* _DIRECTIONS_: For the entries below, state how many lines contain the string "voisinage". Add nothing else.

* _EXTRACTED RECORDS_:

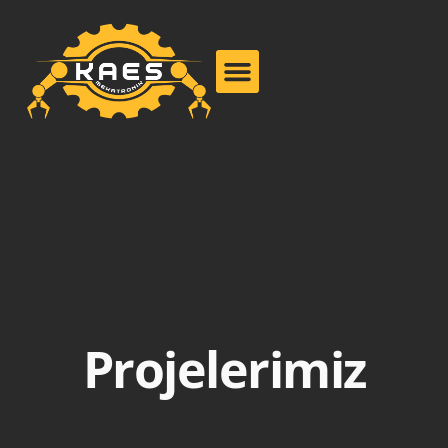
Projelerimiz
Projelerimiz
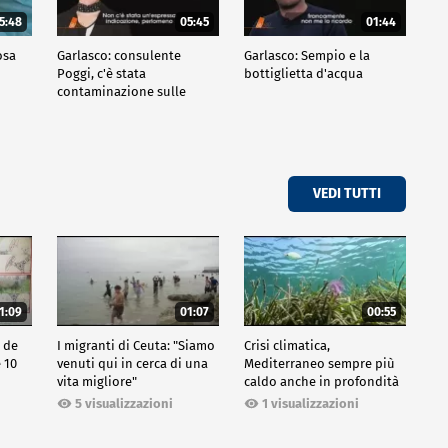
5:48
05:45
01:44
osa
Garlasco: consulente
Garlasco: Sempio e la
Poggi, c'è stata
bottiglietta d'acqua
contaminazione sulle
unghie?
VEDI TUTTI
1:09
01:07
00:55
o de
I migranti di Ceuta: "Siamo
Crisi climatica,
e 10
venuti qui in cerca di una
Mediterraneo sempre più
vita migliore"
caldo anche in profondità
5 visualizzazioni
1 visualizzazioni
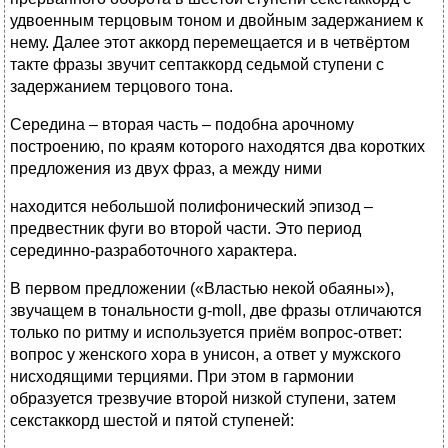
удвоенным терцовым тоном и двойным задержанием к
нему. Далее этот аккорд перемещается и в четвёртом
такте фразы звучит септаккорд седьмой ступени с
задержанием терцового тона.
Середина – вторая часть – подобна арочному
построению, по краям которого находятся два коротких
предложения из двух фраз, а между ними
находится небольшой полифонический эпизод –
предвестник фуги во второй части. Это период
серединно-разработочного характера.
В первом предложении («Властью некой обаяны»),
звучащем в тональности g-moll, две фразы отличаются
только по ритму и используется приём вопрос-ответ:
вопрос у женского хора в унисон, а ответ у мужского
нисходящими терциями. При этом в гармонии
образуется трезвучие второй низкой ступени, затем
секстаккорд шестой и пятой ступеней:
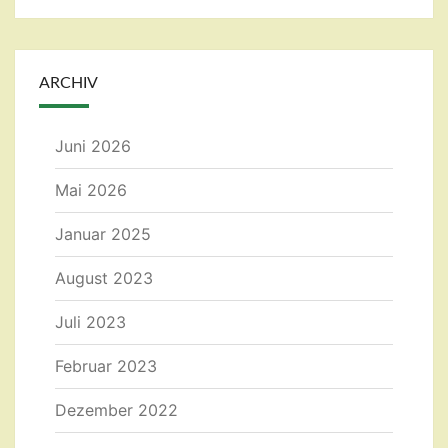
ARCHIV
Juni 2026
Mai 2026
Januar 2025
August 2023
Juli 2023
Februar 2023
Dezember 2022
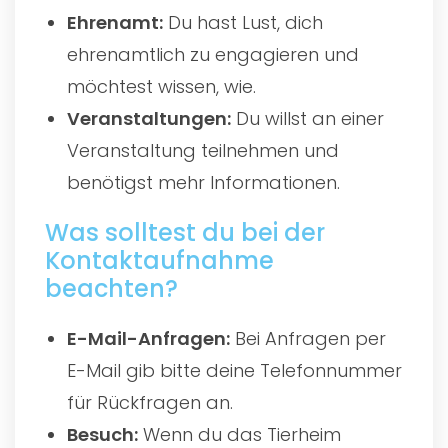
Ehrenamt:
Du hast Lust, dich
ehrenamtlich zu engagieren und
möchtest wissen, wie.
Veranstaltungen:
Du willst an einer
Veranstaltung teilnehmen und
benötigst mehr Informationen.
Was solltest du bei der
Kontaktaufnahme
beachten?
E-Mail-Anfragen:
Bei Anfragen per
E-Mail gib bitte deine Telefonnummer
für Rückfragen an.
Besuch:
Wenn du das Tierheim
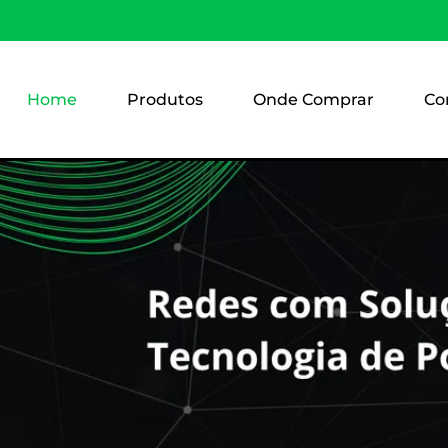
Home
Produtos
Onde Comprar
Co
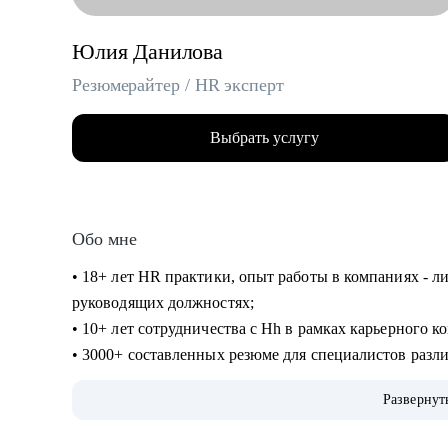
Юлия Данилова
Резюмерайтер / HR эксперт
Выбрать услугу
Обо мне
• 18+ лет HR практики, опыт работы в компаниях - ли
руководящих должностях;
• 10+ лет сотрудничества с Hh в рамках карьерного к
• 3000+ составленных резюме для специалистов разл
• 500+ продуктивных карьерных консультаций, подго
Развернут
С чем помогу:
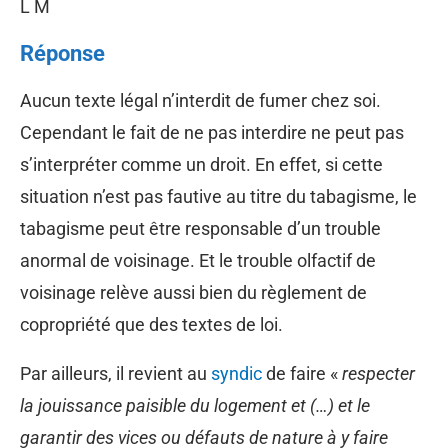
L M
Réponse
Aucun texte légal n’interdit de fumer chez soi.
Cependant le fait de ne pas interdire ne peut pas
s’interpréter comme un droit. En effet, si cette
situation n’est pas fautive au titre du tabagisme, le
tabagisme peut être responsable d’un trouble
anormal de voisinage. Et le trouble olfactif de
voisinage relève aussi bien du règlement de
copropriété que des textes de loi.
Par ailleurs, il revient au
syndic
de faire «
respecter
la jouissance paisible du logement et (…) et le
garantir des vices ou défauts de nature à y faire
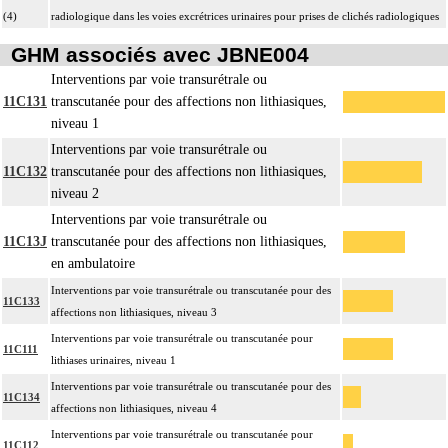
(4)
radiologique dans les voies excrétrices urinaires pour prises de clichés radiologiques
GHM associés avec JBNE004
Interventions par voie transurétrale ou
11C131
transcutanée pour des affections non lithiasiques,
niveau 1
Interventions par voie transurétrale ou
11C132
transcutanée pour des affections non lithiasiques,
niveau 2
Interventions par voie transurétrale ou
11C13J
transcutanée pour des affections non lithiasiques,
en ambulatoire
Interventions par voie transurétrale ou transcutanée pour des
11C133
affections non lithiasiques, niveau 3
Interventions par voie transurétrale ou transcutanée pour
11C111
lithiases urinaires, niveau 1
Interventions par voie transurétrale ou transcutanée pour des
11C134
affections non lithiasiques, niveau 4
Interventions par voie transurétrale ou transcutanée pour
11C112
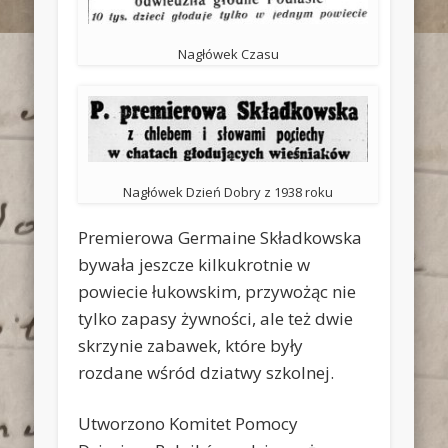
Nagłówek Czasu
Nagłówek Dzień Dobry z 1938 roku
Premierowa Germaine Składkowska
bywała jeszcze kilkukrotnie w
powiecie łukowskim, przywożąc nie
tylko zapasy żywności, ale też dwie
skrzynie zabawek, które były
rozdane wśród dziatwy szkolnej.
Utworzono Komitet Pomocy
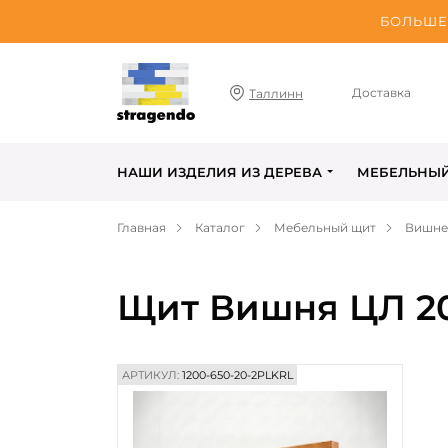
БОЛЬШЕ 
Доставка
Таллинн
НАШИ ИЗДЕЛИЯ ИЗ ДЕРЕВА
МЕБЕЛЬНЫ
Главная
Каталог
Мебельный щит
Вишне
Щит Вишня ЦЛ 20
АРТИКУЛ:
1200-650-20-2PLKRL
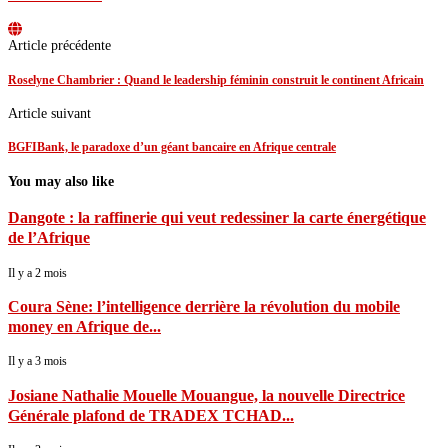
Article précédente
Roselyne Chambrier : Quand le leadership féminin construit le continent Africain
Article suivant
BGFIBank, le paradoxe d’un géant bancaire en Afrique centrale
You may also like
Dangote : la raffinerie qui veut redessiner la carte énergétique
de l’Afrique
Il y a 2 mois
Coura Sène: l’intelligence derrière la révolution du mobile
money en Afrique de...
Il y a 3 mois
Josiane Nathalie Mouelle Mouangue, la nouvelle Directrice
Générale plafond de TRADEX TCHAD...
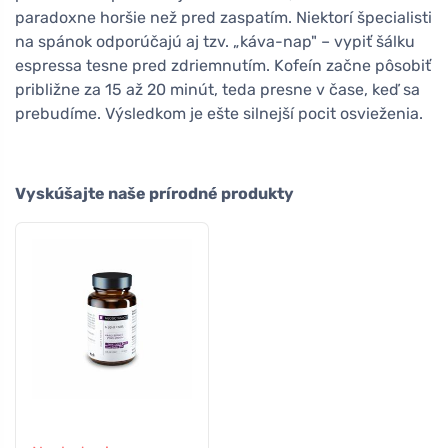
paradoxne horšie než pred zaspatím. Niektorí špecialisti
na spánok odporúčajú aj tzv. „káva-nap" – vypiť šálku
espressa tesne pred zdriemnutím. Kofeín začne pôsobiť
približne za 15 až 20 minút, teda presne v čase, keď sa
prebudíme. Výsledkom je ešte silnejší pocit osvieženia.
Vyskúšajte naše prírodné produkty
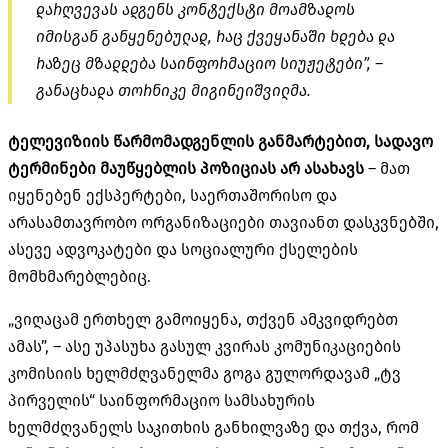
დარღვევას ადგენს კონტექსტი მოამზადოს
იმისგან განყენებულად, რაც ქვეყანაში ხდება და
რაზეც მზადდება საინფორმაციო სიუჟეტები”, –
განაცხადა თორნიკე მიგინეიშვილმა.
ტელევიზიის წარმომადგენლის განმარტებით, სადავო
ტერმინები მაუწყებლის პოზიციას არ ასახავს
– მათ
იყენებენ ექსპერტები, საერთაშორისო და
არასამთავრობო ორგანიზაციები თავიანთ დასკვნებში,
ასევე ადვოკატები და სოციალური ქსელების
მომხმარებლებიც.
„ვიღაცამ ერთხელ გამოიყენა, თქვენ ამკვიდრებთ
ამას”, – ასე უპასუხა
გასულ კვირას კომუნიკაციების
კომისიის ხელმძღვანელმა გოგა გულორდავამ „ტვ
პირველის“ საინფორმაციო სამსახურის
ხელმძღვანელს საკითხის განხილვაზე და თქვა, რომ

* _WRITTEN SOLUTION_: 2